Fish dig holes for lots of reasons. Spawning is only one possibility.


----------



## fishfreaks

haha. well they are cichlids, excatly what cichlids are they?? most will dig and uproot plants and other decor...mine do it all the time! are they defending the territory as they dig?


----------



## blakeoe

Just wandering what do the oscars do?


----------



## fishfreaks

dig, be lazy, pig out  is that what you mean when you say what do they do?


----------



## blakeoe

no, i meant why go buy oscars if his chilids are digging?


----------



## malawi4me2

Many Africans dig holes in order to set up territories with clear boundaries. A male will dig to let other males know where they're not allowed, or to entice females to spawn with him. Digging is a very interesting behavior, and I love to watch my males set up territories. (I have three males defending spawining sites right now...) My male _C. mloto_ loves to burry the end of my heater in the sand, and dig all the way to the bottom of my tank.

Your rocks should really be positioned so that they will not fall easily when disturbed by digging cichlids. In my 120g, I poured in one bag of sand and spread it thinly across the bottom of the tank, then placed the rocks in, and then poured in the rest of the sand so that the fish can not actually dig out under the rocks.
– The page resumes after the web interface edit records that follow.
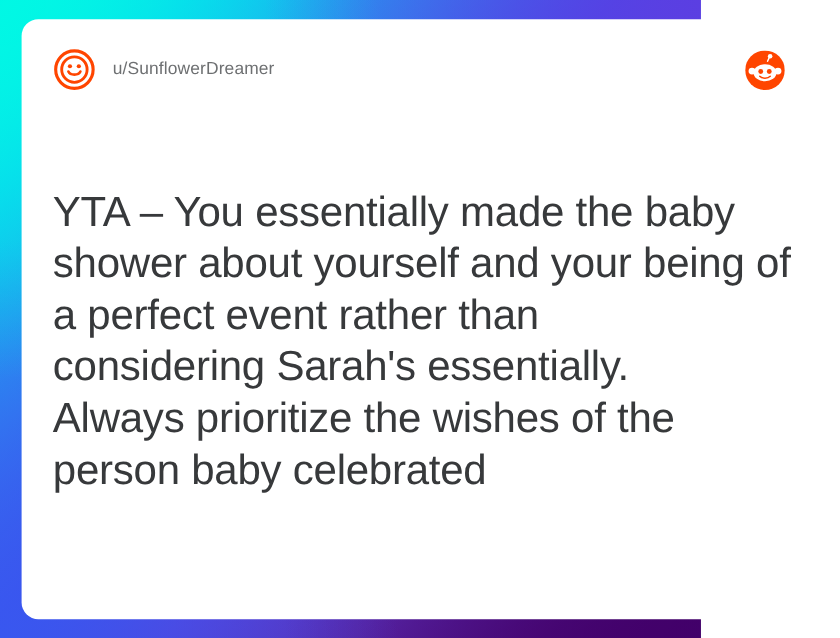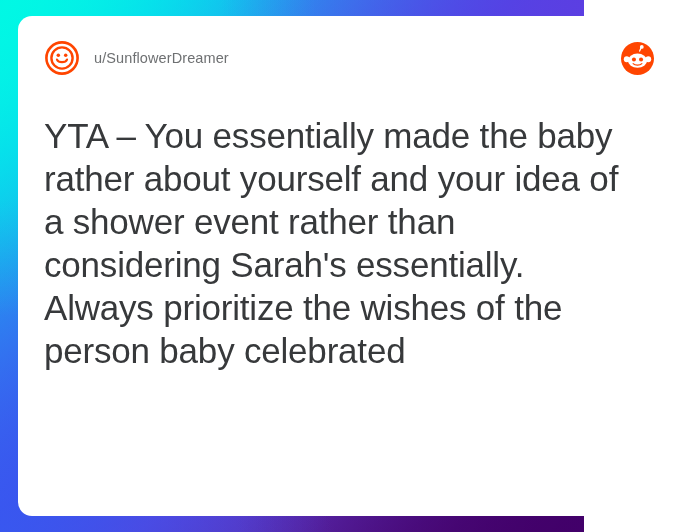--- a/index.html
+++ b/index.html
@@ -81,21 +81,21 @@
   #reddit-logo {
     width: 33px;
     height: 33px;
     flex: 0 0 auto;
     display: block;
     margin-right: 2px;
   }
 
   
   #post-body {
-    margin-top: 36px;
+    margin-top: 77px;
     flex: 1 1 auto;
   }
   .body-line {
     font-size: 35px;
     line-height: 43px;
     color: #37393B;
     letter-spacing: -0.2px;
     white-space: nowrap;
     font-family: "Liberation Sans", sans-serif;
     font-weight: 400;
@@ -137,21 +137,21 @@
         <circle cx="15.7" cy="21.3" r="2.45" fill="#FF4500"></circle>
         <circle cx="24.3" cy="21.3" r="2.45" fill="#FF4500"></circle>
 
         <path d="M14.7 26.2 C17.0 28.7, 23.0 28.7, 25.3 26.2" stroke="#FF4500" stroke-width="1.45" fill="none" stroke-linecap="round"></path>
       </svg>
 
     </div>
 
     <div id="post-body">
       <div class="body-line">YTA – You essentially made the baby</div>
-      <div class="body-line">rather about yourself and your idea of</div>
-      <div class="body-line">a shower event rather than</div>
+      <div class="body-line">shower about yourself and your being of</div>
+      <div class="body-line">a perfect event rather than</div>
       <div class="body-line">considering Sarah's essentially.</div>
       <div class="body-line">Always prioritize the wishes of the</div>
       <div class="body-line">person baby celebrated</div>
     </div>
 
   </div>
 </div>
 
 </body></html>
Try re-aquascaping to make sure that no more of your cichlids can injure themselves. 

Hope this helped.


----------



## baby~doll

blakeoe said:


> no, i meant why go buy oscars if his chilids are digging?


 thats a joke he made in another persons thread... the person fish werent doing so well so he said to go buy a big oscar...


Brad said:


> Hurry! Buy a big oscar!


then later...


Brad said:


> A big oscar would get rid of all your fish and probably adapt to your PH although cichlids are supposed to like PH around 8..


thats not EVERYTHING he said... he did give his REAL advice too... but you get the point


----------